Но Птице были знакомы истории-отчеты Лаборатории, и она знала, что Старику все равно не расписаться всласть – у него была в запасе лишь одна красящая лента для пишущей машинки, порядком выдохшаяся, да и бумаги всего-то пятьдесят листов осталось. Пятьдесят листов быстро подходили к концу, покрываясь пятнышками буковок с обеих сторон, и тогда Старик возвращался к началу – и все повторял, отпечатывая тот же самый текст поверх уже проделанной работы.
– Видишь ли, красавица моя Айседора, – сказал он, – это способ запечатлеть все это в моей голове. Я печатаю историю, чтобы разучить ее хорошенько, и если я никогда не найду больше бумаги, все равно она будет надежно отпечатана в моей голове. Когда-нибудь, видит бог, я запишу ее так, как надо, набело – и тогда моя история будет вечна.

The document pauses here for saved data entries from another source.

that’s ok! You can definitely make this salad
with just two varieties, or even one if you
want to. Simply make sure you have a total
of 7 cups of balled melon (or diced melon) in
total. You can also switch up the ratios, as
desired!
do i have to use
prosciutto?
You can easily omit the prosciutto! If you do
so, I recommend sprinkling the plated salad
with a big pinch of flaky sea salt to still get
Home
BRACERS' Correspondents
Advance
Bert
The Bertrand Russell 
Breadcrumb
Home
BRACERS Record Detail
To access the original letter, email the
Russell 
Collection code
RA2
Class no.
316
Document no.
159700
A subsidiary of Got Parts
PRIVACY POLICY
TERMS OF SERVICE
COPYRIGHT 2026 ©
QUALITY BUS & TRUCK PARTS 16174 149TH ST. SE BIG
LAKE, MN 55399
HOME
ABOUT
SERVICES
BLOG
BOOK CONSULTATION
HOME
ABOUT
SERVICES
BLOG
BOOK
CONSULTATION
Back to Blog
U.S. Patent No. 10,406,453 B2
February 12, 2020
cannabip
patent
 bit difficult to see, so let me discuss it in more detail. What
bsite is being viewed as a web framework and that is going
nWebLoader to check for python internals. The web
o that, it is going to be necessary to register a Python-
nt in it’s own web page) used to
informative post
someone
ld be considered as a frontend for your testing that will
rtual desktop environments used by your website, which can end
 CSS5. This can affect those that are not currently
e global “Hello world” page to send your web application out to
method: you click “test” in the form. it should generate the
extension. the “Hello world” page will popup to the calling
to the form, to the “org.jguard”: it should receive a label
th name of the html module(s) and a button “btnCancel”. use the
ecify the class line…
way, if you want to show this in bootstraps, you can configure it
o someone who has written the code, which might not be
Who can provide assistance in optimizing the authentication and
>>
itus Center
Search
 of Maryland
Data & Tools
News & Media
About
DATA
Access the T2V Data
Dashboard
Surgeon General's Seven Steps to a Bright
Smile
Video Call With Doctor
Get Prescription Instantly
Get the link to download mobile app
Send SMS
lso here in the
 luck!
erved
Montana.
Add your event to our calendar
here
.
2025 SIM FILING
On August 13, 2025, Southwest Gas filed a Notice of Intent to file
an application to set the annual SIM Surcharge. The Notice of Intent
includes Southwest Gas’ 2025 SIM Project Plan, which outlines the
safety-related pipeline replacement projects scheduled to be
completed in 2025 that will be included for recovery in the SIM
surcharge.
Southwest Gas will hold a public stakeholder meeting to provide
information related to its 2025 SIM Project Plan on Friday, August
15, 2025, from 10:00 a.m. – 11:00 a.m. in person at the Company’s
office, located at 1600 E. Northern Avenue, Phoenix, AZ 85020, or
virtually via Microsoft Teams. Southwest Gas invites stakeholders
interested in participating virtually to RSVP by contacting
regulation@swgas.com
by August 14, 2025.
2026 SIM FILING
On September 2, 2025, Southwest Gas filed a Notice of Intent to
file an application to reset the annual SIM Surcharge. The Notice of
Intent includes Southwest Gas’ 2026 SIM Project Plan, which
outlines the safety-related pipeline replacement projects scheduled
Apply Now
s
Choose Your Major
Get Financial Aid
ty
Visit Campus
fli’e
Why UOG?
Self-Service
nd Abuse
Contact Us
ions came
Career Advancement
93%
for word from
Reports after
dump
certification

Но Айседора полагала, что это всего-навсего помогало Старику забыться. Не бередить те воспоминания, кои он не желал хранить, но и избавиться от коих не мог. Он ведь все чаще останавливался, пытаясь припомнить подробности, которые, как она знала, должны остаться в отпечатках на бумаге, в пересекающемся бессмысленном узоре беспорядочно набросанных букв. Если бы Старик только мог оставить все-все там, на странице – был бы уже свободен от подробностей. У нее не было даже такого выхода, в ее памяти всякий миг продолжал жить, но она не завидовала Старику, потому что видела – печатная машинка не в силах помочь ему.